As states make decisions about opening up and schools set contingency plans for resuming classes, there’s a lot of uncertainty about what happens next in the response to COVID-19. It’s a little like trying to stand up on ice. Not knowing what’s ahead can heighten levels of worry and stress for both parents and kids.
Worry can be the go-to in an effort to cope with uncertainty. It gives us a feeling of control in an out-of-our control situation because we’re working overtime to come up with solutions. Taken to the extreme, we create worst case scenarios because of our fear of the future. That’s called Intolerance of Uncertainty (IU) – the tendency to react negatively to uncertain situations and events.
But worrying doesn’t really work. It just robs us of enjoyment in the present, saps our energy, and keeps us up at night. And then it can lead to fear. Our brains are wired to react with fear when we don’t know what’s coming next. In a study at CalTech, researchers determined that the less information we have the more irrational and erratic our decisions become.
Children typically develop different fears at different ages and developmental stages. A baby will be afraid of loud noises, strangers and separation. Preschoolers are afraid of the dark and being alone. Worries increase at school age when kids become afraid of social situations, tests, criticism, and physical harm, to name just a few. Around the age of 8 they start to catastrophize their worries and may begin to believe that worrying is a good thing to do to prevent bad things from happening.
Worriers run in families. So as we enter this season of uncertainty, check yourself—are you passing worrying on to your kid?
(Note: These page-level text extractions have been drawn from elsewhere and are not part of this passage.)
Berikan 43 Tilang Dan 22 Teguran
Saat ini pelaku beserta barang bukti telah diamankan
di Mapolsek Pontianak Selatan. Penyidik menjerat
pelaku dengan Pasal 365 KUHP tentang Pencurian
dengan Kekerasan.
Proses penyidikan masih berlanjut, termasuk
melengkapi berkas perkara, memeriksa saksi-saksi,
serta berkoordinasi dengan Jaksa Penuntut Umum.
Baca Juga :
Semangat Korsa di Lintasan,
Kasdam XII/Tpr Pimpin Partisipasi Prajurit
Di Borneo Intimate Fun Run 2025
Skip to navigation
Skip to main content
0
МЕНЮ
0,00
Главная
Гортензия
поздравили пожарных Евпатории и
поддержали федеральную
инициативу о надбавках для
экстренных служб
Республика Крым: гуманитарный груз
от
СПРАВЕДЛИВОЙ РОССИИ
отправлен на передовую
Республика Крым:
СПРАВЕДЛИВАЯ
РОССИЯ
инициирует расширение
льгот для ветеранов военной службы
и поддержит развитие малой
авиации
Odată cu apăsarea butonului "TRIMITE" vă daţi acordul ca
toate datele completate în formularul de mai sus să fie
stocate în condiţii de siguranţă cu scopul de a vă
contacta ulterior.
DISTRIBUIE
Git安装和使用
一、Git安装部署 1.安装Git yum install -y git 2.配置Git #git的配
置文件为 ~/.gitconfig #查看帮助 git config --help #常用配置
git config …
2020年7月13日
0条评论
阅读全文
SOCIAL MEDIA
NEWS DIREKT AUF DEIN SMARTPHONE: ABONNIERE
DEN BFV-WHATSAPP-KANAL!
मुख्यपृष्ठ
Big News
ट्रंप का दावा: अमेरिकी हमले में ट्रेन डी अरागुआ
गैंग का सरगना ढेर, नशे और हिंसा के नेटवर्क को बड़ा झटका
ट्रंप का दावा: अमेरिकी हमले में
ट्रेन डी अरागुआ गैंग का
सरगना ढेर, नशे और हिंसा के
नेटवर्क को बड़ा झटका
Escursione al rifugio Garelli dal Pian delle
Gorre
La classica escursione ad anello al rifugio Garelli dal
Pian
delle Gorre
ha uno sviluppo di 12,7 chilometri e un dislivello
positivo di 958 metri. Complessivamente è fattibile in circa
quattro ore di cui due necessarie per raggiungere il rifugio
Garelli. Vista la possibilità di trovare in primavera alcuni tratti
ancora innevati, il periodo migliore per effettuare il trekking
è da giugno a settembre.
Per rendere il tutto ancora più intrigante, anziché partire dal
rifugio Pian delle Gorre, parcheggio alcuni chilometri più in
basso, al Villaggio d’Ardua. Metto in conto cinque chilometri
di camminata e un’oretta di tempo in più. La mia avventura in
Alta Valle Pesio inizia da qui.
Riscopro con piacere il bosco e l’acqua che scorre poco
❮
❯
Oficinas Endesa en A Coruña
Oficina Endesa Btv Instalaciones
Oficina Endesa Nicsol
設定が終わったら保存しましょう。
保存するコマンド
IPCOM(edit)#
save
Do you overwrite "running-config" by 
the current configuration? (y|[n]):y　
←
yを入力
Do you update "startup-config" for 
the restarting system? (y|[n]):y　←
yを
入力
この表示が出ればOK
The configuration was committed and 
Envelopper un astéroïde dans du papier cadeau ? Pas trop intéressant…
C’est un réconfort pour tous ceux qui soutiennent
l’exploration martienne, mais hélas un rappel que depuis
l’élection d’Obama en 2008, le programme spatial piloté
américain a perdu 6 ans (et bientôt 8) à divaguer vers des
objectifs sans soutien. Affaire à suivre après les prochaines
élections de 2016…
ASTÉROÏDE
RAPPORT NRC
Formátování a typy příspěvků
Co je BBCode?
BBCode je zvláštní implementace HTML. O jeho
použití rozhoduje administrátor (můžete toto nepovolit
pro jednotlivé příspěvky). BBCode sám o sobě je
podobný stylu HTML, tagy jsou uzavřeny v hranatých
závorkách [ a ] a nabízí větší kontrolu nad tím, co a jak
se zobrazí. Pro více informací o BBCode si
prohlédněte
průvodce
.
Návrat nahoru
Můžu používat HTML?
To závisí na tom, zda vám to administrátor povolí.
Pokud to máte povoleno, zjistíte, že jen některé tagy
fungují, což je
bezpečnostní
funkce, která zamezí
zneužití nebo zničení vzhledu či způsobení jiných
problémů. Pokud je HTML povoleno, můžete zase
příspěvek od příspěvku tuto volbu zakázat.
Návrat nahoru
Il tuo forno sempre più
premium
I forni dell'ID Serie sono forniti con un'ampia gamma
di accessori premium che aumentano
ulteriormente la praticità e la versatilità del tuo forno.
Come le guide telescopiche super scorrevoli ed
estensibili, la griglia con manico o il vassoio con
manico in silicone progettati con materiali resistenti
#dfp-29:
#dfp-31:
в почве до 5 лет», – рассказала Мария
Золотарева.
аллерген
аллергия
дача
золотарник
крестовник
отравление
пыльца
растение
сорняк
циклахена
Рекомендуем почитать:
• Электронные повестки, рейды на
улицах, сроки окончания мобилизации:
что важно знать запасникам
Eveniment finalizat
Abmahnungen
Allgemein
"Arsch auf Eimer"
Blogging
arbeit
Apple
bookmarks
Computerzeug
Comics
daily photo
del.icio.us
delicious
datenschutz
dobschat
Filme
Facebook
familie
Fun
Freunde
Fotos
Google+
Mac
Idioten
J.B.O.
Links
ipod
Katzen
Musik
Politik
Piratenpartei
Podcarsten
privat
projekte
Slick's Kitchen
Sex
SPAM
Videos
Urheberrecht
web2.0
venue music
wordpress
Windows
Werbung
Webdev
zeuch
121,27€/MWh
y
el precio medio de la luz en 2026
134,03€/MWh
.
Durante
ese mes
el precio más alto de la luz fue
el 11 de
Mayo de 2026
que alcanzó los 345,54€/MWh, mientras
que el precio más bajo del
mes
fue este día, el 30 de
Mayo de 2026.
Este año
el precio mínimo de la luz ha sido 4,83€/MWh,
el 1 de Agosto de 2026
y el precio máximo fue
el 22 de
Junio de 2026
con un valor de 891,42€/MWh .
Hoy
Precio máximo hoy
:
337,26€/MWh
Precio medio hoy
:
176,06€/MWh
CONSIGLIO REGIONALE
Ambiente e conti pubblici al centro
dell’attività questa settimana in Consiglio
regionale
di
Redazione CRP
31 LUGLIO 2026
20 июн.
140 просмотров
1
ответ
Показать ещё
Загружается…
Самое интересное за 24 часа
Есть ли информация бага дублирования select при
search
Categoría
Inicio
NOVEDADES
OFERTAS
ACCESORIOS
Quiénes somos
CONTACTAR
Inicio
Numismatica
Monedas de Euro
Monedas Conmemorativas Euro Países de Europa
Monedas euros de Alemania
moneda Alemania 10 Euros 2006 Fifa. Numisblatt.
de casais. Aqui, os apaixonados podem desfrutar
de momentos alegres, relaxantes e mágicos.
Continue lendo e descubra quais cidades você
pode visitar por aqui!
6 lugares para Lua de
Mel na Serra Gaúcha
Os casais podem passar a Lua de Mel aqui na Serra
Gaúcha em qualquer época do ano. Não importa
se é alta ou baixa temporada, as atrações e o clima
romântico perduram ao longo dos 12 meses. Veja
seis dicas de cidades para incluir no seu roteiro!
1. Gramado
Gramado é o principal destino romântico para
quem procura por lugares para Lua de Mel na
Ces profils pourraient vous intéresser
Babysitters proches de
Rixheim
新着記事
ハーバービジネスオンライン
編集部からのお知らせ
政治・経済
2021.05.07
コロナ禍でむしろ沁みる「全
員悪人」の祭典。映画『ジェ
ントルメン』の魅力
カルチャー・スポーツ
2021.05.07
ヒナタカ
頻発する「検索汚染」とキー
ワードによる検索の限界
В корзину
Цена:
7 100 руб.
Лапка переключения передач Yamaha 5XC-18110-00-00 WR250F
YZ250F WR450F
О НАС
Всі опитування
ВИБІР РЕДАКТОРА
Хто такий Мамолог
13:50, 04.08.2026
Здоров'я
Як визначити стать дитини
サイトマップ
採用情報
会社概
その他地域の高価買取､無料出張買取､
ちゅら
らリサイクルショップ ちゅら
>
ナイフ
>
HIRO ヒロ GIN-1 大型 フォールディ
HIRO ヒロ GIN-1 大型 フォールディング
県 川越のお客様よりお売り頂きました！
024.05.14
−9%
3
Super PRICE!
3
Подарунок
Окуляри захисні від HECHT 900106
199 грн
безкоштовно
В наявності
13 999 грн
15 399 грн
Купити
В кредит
Try these strategies together to calm stress and anxiety for the entire family.
Take a deep breath. Calm your own anxieties to model a response for your kids. Then, help them to do the same.
- Acknowledge your feelings and talk about them with your kids.
- Label your irrational thoughts before they become irrational fears. Now focus on what you know to be the facts of the situation.
- Establish rituals for the family.
- Set up boundaries to separate from anxiety-stoking friends.
Develop alternate plans.
We’re still learning a lot about the impact of COVID-19. Advisories are changing frequently. Having a back-up plan builds resilience and makes it easier to pick yourself up and move on with life.
Turn off the news.
It’s important to stay informed, but bad news can have a negative effect and increase fear. Limit how much news you and your kids consume.
Positive thoughts quiet fears and irrational thinking by focusing the brain on something that’s completely stress-free. Consider what you’re grateful for; gratitude has the power to heal and energize.
Routines provide a sense of control when a lack of structure increases the sense of stress. Morning Check-Ins and evening Check-Outs, family meals, and other routines will give you a sense of continuity even now.
The COVID-19 pandemic is global. Empathizing with others improves our ability to regulate emotions and provides social connectedness. We are not alone.
- Talk openly about how others are dealing with the uncertainty.
- Discuss the lessons you’ve learned during these past few months?
- Be kind to each other and your wider community.
Have some fun.
Play brings joy. It also develops emotional control, social competency, and curiosity. While it’s hard to predict what’s coming next, your family can control the chaos by having a laugh and getting serious about play!
Practice emotional self-distancing.
Adaptive self-reflection—the act of self-distancing from past and future stressors—leads to lower levels of anxiety as well as fewer negative visualizations about what might happen. When adults and kids experience strong emotions, we try and make sense of them. This sense-making can take the form of positive self-reflection and emotional self-distancing (resulting in lower anxiety levels) or it can lead to worrying (making us feel worse). Parents can help kids pivot from worrying to self-regulation and “taking a step back” by teaching their kids the four steps to emotional self-distancing.
Even though we’re not sure what will happen next, we can take comfort in reflecting on how we’ve handled COVID-19 so far. Help your kid record this living history as an important reminder of how you endured through COVID-19.